Wie entsteht ein Kunststoffbauteil? Warum schrumpft Kunststoff beim Abkühlen? Und weshalb ist der Anguss genau dort positioniert?
Mit diesen Fragen beschäftigten sich Schüler ab der 5. Klasse im Winterferienkurs „Recycling zum Anfassen“ im SensorSpace Hermsdorf am TRIDELTA Campus.
Im Rahmen der MINT-Förderung in Thüringen gestaltete unser Kollege Jonas Kehr einen Praxisteil rund um Kunststofftechnik und Kunststoffspritzguss. Ziel war es, industrielle Fertigungsprozesse verständlich und erlebbar zu machen.
Praxisnahe Einblicke in Kunststoffspritzguss und 3D-Druck
Die Teilnehmenden erhielten nicht nur Grundlagenwissen zu Kunststoffen und Recycling. Sie entwickelten ihr eigenes Namensschild, konstruierten es digital und setzten es anschließend mittels 3D-Druck um.
So wurde der Weg vom Design bis zum fertigen Kunststoffbauteil nachvollziehbar – ein praxisnaher Einstieg in Konstruktion, Fertigung und industrielle Prozesse.
Besonders bemerkenswert war das technische Interesse der Schüler:innen. Fragen zur Bauteilgeometrie, zur Angussposition oder zum Materialverhalten beim Abkühlen zeigten, wie schnell ein tiefes Verständnis entsteht, wenn Technik praktisch vermittelt wird.

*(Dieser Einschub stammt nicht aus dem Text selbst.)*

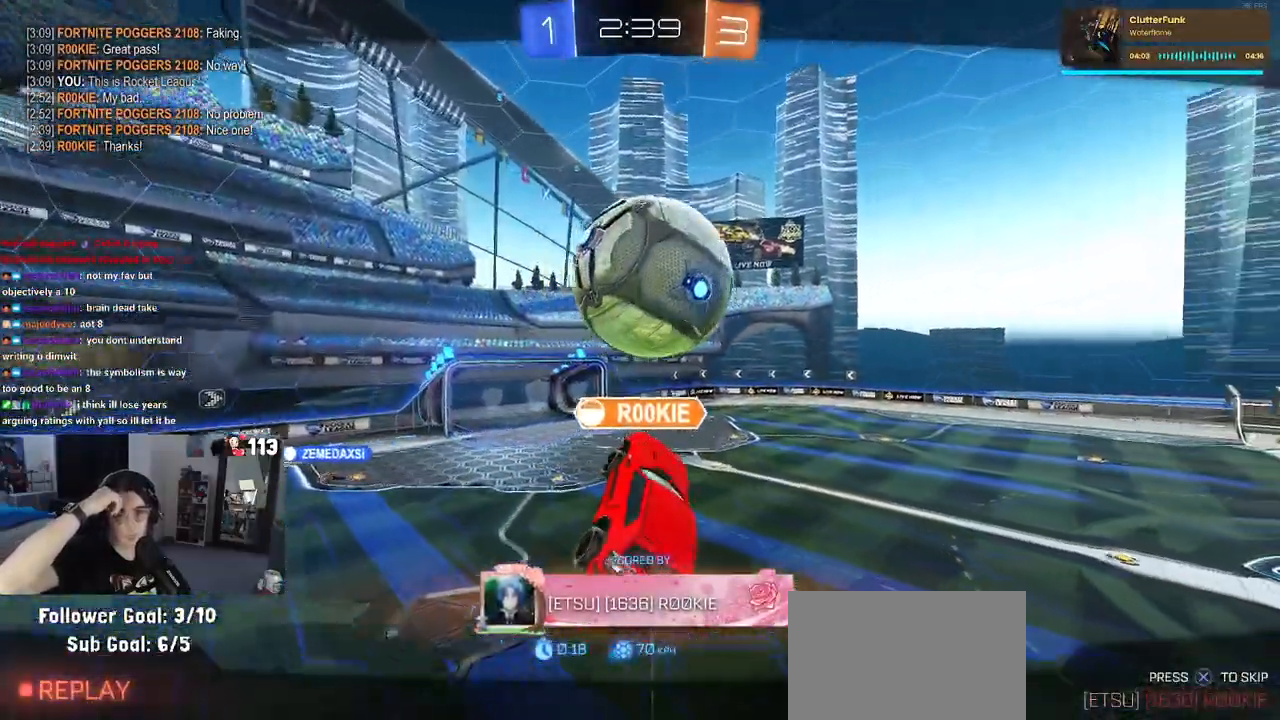
{"buttons": [], "left_stick": "center", "right_stick": "center", "events": []}
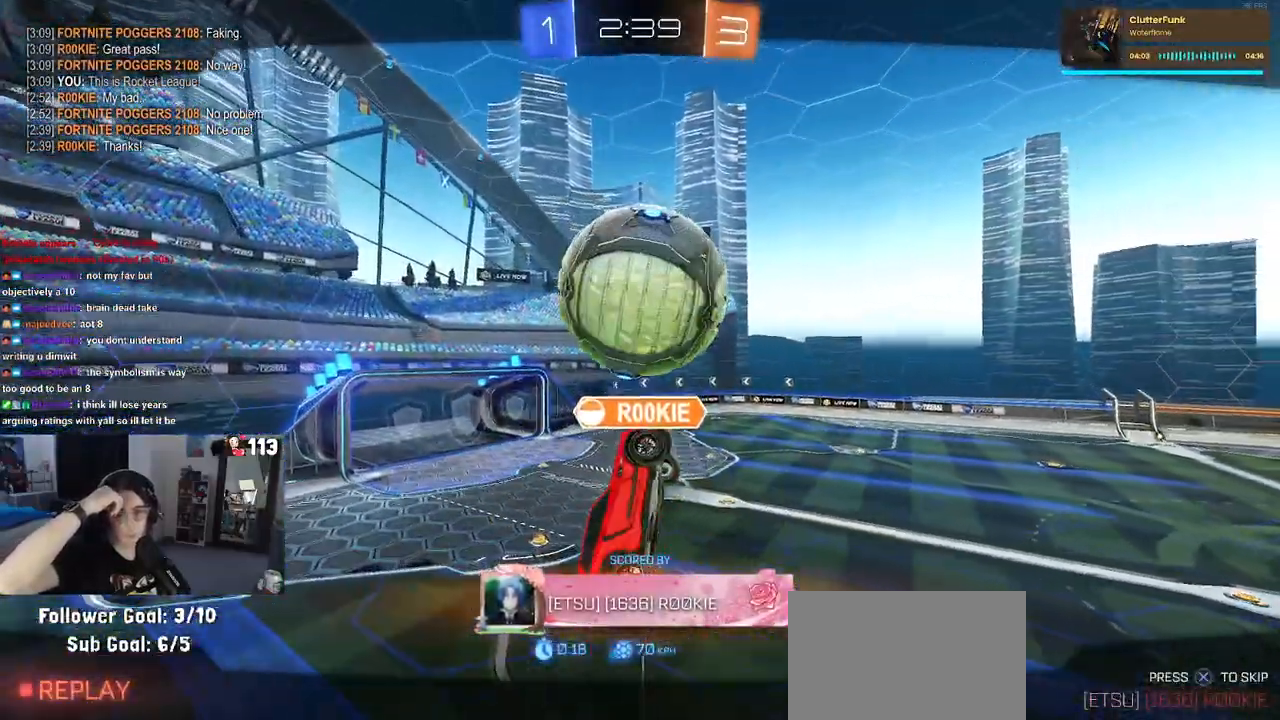
{"buttons": [], "left_stick": "center", "right_stick": "center", "events": []}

Nachwuchsförderung in der Industrie beginnt früh
Für uns als Industrieunternehmen ist die Förderung von MINT-Kompetenzen kein Zusatzprojekt, sondern Teil unserer unternehmerischen Verantwortung.

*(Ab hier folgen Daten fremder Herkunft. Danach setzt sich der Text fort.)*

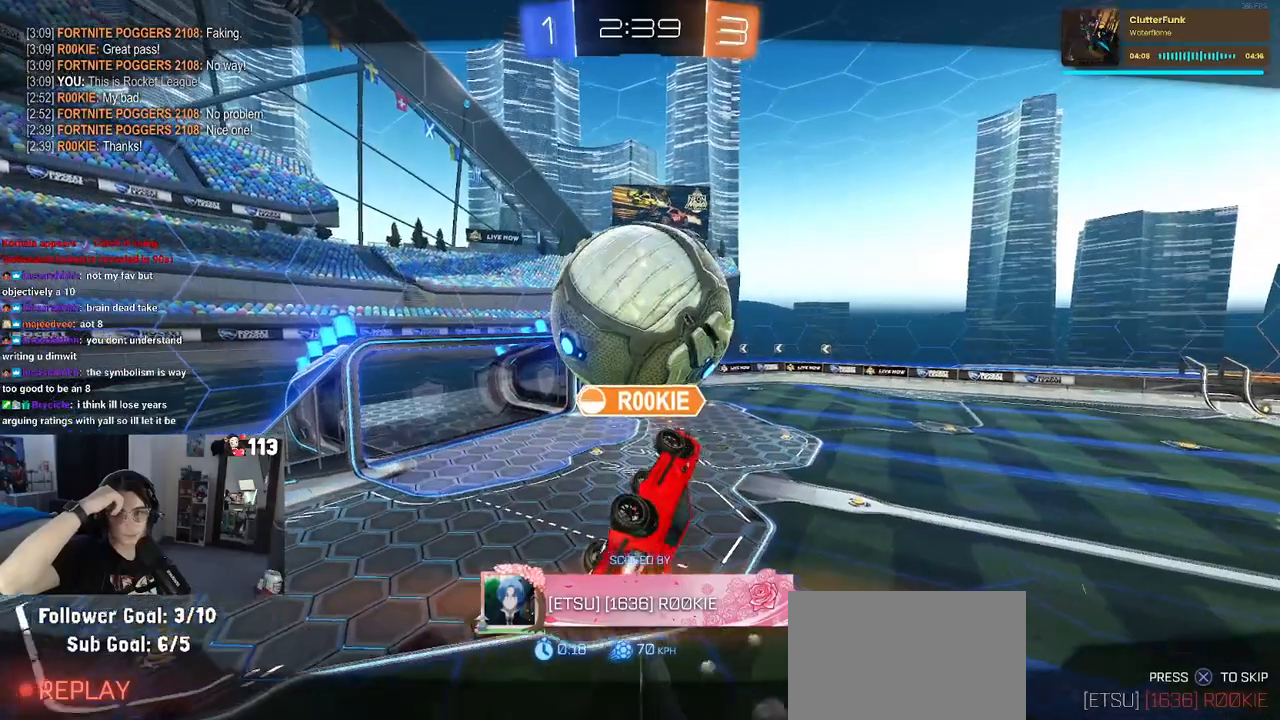
{"buttons": [], "left_stick": "center", "right_stick": "center", "events": []}
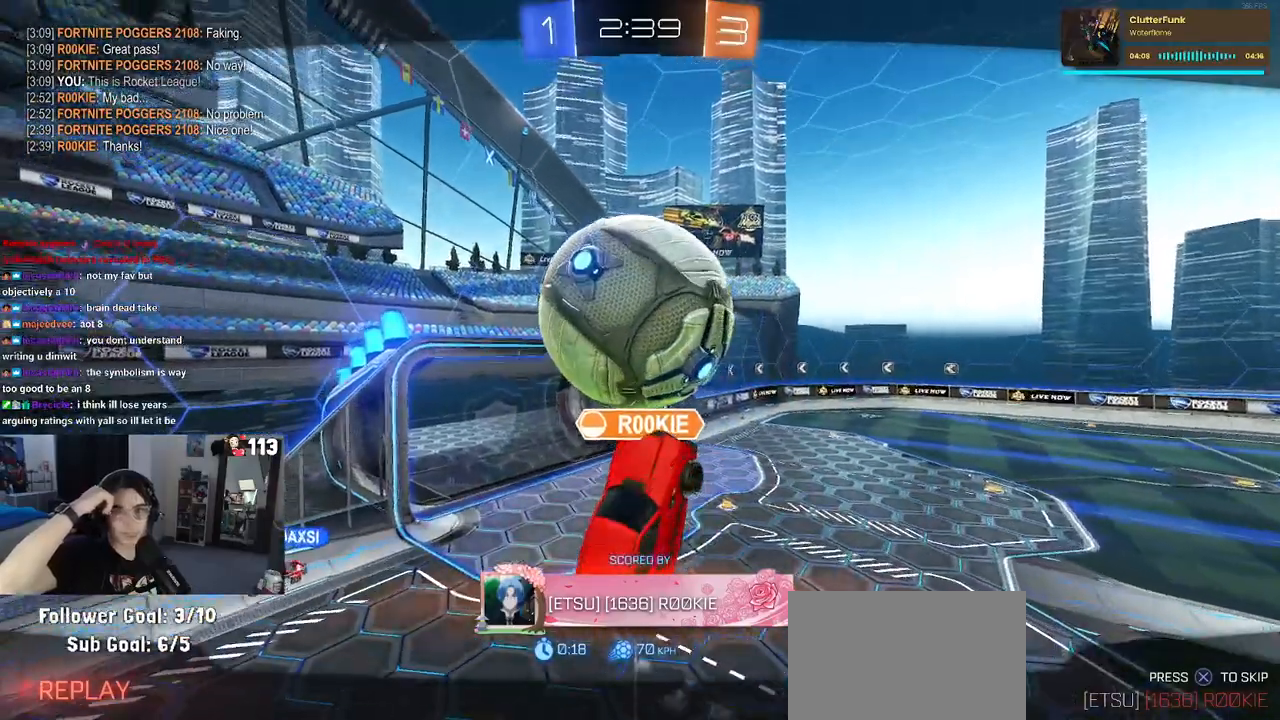
{"buttons": [], "left_stick": "center", "right_stick": "center", "events": []}
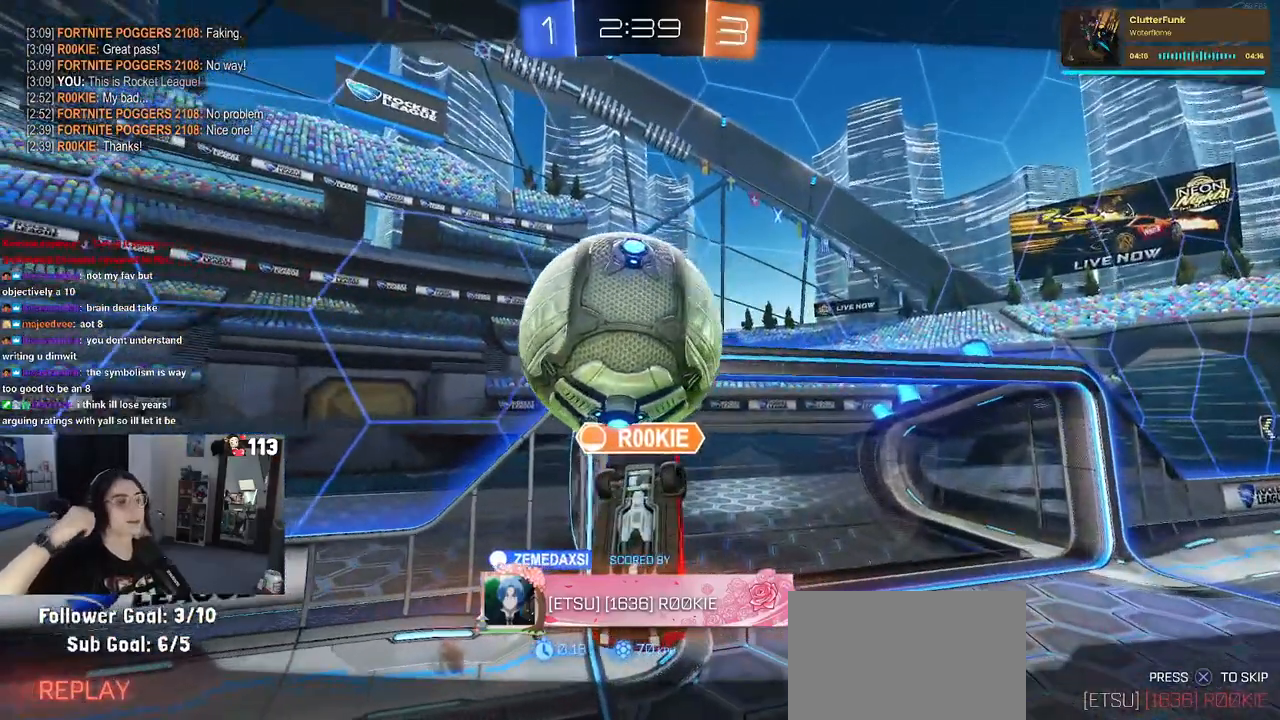
{"buttons": ["CROSS"], "left_stick": "center", "right_stick": "center", "events": [[383, "CROSS", "down"]]}
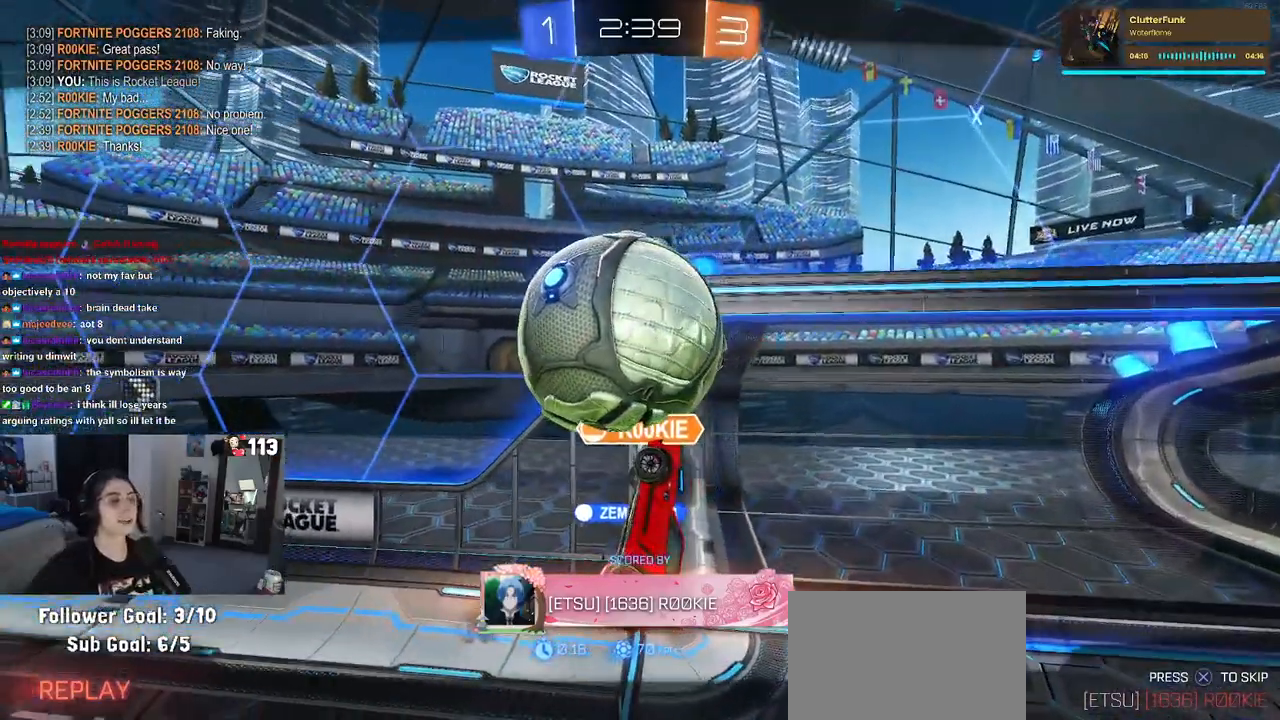
{"buttons": [], "left_stick": "center", "right_stick": "center", "events": [[33, "CROSS", "up"], [117, "CROSS", "down"], [267, "CROSS", "up"], [333, "CROSS", "down"], [450, "CROSS", "up"]]}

Wer früh versteht, wie Kunststoffteile gefertigt werden, entwickelt ein grundlegendes Verständnis für Produktionsprozesse – und baut Berührungsängste gegenüber der Industrie ab.

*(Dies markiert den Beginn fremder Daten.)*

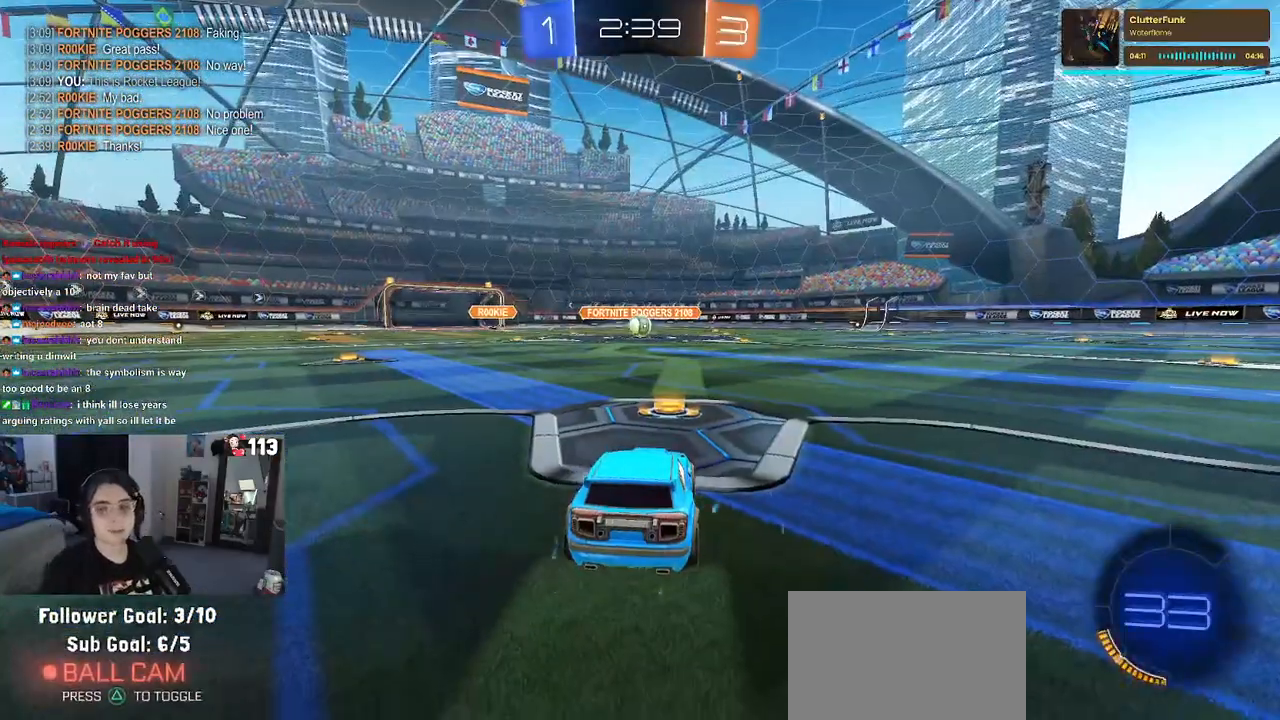
{"buttons": [], "left_stick": "center", "right_stick": "center", "events": [[33, "CROSS", "down"], [183, "CROSS", "up"]]}
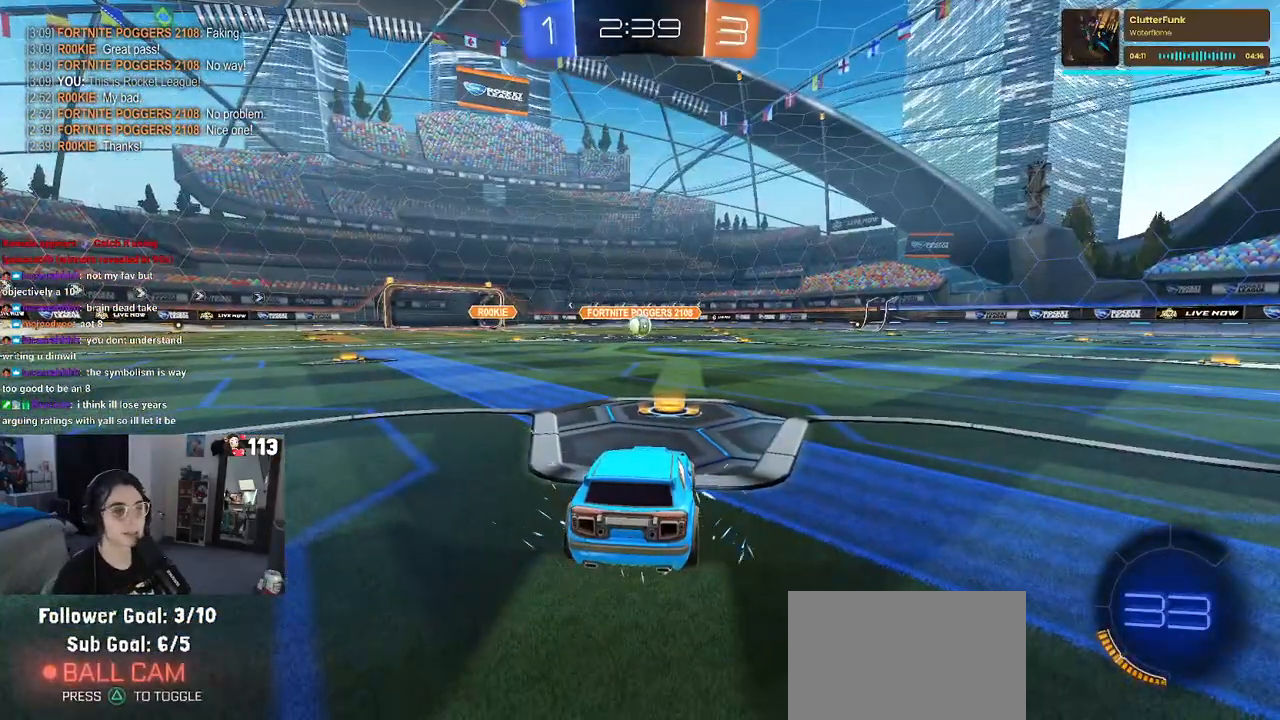
{"buttons": [], "left_stick": "center", "right_stick": "center", "events": []}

Gerade in Zeiten des Fachkräftemangels ist Nachwuchsförderung in technischen Berufen ein entscheidender Faktor für die Zukunftsfähigkeit von Unternehmen und Regionen.
Wir danken dem SensorSpace am TRIDELTA Campus Hermsdorf für die Zusammenarbeit und Jonas Kehr für sein Engagement in der technischen Bildung.
Begeisterung für Technik entsteht dort, wo sie erlebbar wird.